Creeks flowing off the Rim have subsided to about three-quarters of their normal flow for this time of the year, despite the deeper than normal snowpack this winter.

Still, groundwater well levels remain high, with significant increases over the winter months. Moreover, none of the water companies in the area have yet imposed water use restrictions.

But rainfall levels half of normal since January and dwindling stream flows could create localized shortages in the months to come.

The dusty dry spring has underscored the capricious nature of rainfall in the southwest and the lurking threat of drought, already demonstrated by studies of rainfall patterns over the past 500 years. Studies based on the growth rings of trees have revealed repeated droughts, including 10- to 30-year periods with average rainfall only about half of the historic average. Climate experts fear such droughts could become more severe and last longer, as a result of global temperature increases linked to the effect of pollutants on the atmosphere. The past decade has included some of the hottest, driest years on record.

Certainly, the abrupt change in rainfall starting in January made the point painfully clear.

For instance, this week the Salt River at Roosevelt Lake carried 689 cubic feet per second, about 77 percent of normal, according to Salt River Project gauges.

Tonto Creek was doing a little better, with 27 cubic feet per second — about 88 percent of normal.

However, the Verde River had dwindled to 79 percent of normal, with a flow of 79 cubic feet per second at Triangle.

SRP doesn’t separately monitor the East Verde before it merges with the main stem of the Verde near Childs, but stream levels outside of Payson have dropped in the past several days.

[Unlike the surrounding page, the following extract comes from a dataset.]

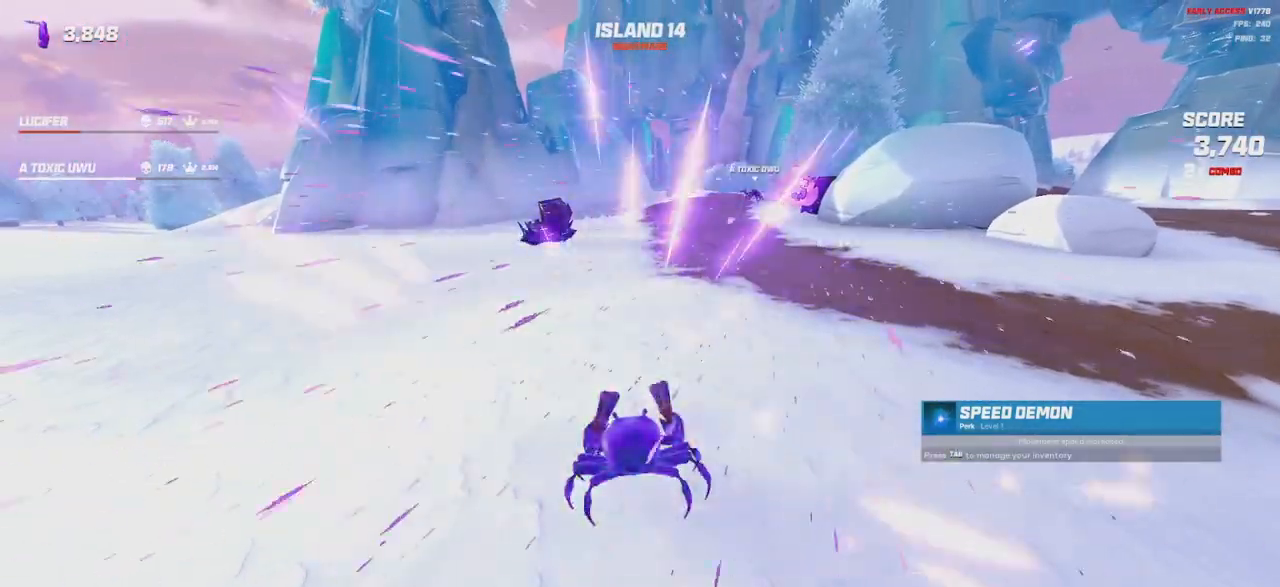
{"keys": [], "mouse": []}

A bone-dry spring seems to have overwhelmed the effect of a wet winter and a deeper-than-normal snowpack.

Between January and the end of April, Payson recorded just 3.75 inches of rain — compared to a 30-year average of 7.35 inches. In April, the area got just a trace of rain — about a third of an inch. Usually, Payson gets more than an inch of rain in April.

The succession of big winter storms both this year and last did provide enough runoff to fill key reservoirs, some of which had been nearly emptied by the region’s decade-long drought.

As of Monday, Roosevelt Lake was still 99 percent full, with about 2 million acre-feet in storage.

Roosevelt provides the bulk of the water storage for the Valley, greatly exceeding the capacity of all the other Salt and Verde River reservoirs. At one point some three years ago, it was about 17 percent full. Now, many boat ramps are nearly underwater and campsites once far from the shoreline have become beachfront property.

The other reservoirs on the Salt River system all stand at 92 to 98 percent full, including Canyon Lake, Apache Lake and Saguaro Lake. Combined, those three reservoirs hold a little more than 300,000 acre-feet. One acre-foot provides the needs of a family of five for a year.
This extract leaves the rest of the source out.